- _EXERCISE GOAL_: Which lines mention "built"? Show each one from the listing.

#### RECORDED DATA

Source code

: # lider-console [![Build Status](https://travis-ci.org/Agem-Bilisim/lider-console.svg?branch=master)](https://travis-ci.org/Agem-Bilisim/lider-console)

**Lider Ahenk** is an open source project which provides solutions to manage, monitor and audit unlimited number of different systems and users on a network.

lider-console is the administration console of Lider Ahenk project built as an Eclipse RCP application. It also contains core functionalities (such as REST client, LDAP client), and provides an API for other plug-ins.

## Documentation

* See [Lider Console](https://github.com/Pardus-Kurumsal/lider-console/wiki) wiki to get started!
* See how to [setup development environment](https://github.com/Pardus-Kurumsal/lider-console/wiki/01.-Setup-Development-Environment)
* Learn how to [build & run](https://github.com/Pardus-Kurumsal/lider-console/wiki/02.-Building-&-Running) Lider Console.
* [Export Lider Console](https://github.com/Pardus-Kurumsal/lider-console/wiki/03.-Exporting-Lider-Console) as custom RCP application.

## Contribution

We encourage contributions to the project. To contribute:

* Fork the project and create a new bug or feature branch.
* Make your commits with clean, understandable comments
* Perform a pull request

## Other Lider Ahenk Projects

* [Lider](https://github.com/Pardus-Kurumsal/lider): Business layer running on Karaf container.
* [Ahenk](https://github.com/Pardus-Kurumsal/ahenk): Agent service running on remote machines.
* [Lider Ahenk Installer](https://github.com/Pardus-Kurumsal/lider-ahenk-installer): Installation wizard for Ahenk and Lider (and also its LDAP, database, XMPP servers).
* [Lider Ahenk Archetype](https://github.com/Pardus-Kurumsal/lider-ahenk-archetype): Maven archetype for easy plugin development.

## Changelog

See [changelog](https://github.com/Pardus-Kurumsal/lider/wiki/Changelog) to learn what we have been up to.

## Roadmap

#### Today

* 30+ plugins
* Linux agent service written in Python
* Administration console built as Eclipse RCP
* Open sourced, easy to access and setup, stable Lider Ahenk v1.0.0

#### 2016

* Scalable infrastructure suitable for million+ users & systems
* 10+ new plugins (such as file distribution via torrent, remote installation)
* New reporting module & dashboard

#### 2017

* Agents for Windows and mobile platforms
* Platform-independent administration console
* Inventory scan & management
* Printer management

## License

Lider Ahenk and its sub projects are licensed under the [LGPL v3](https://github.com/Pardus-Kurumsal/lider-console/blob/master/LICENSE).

########

- _TASK ANSWER_:
lider-console is the administration console of Lider Ahenk project built as an Eclipse RCP application. It also contains core functionalities (such as REST client, LDAP client), and provides an API for other plug-ins.
* Administration console built as Eclipse RCP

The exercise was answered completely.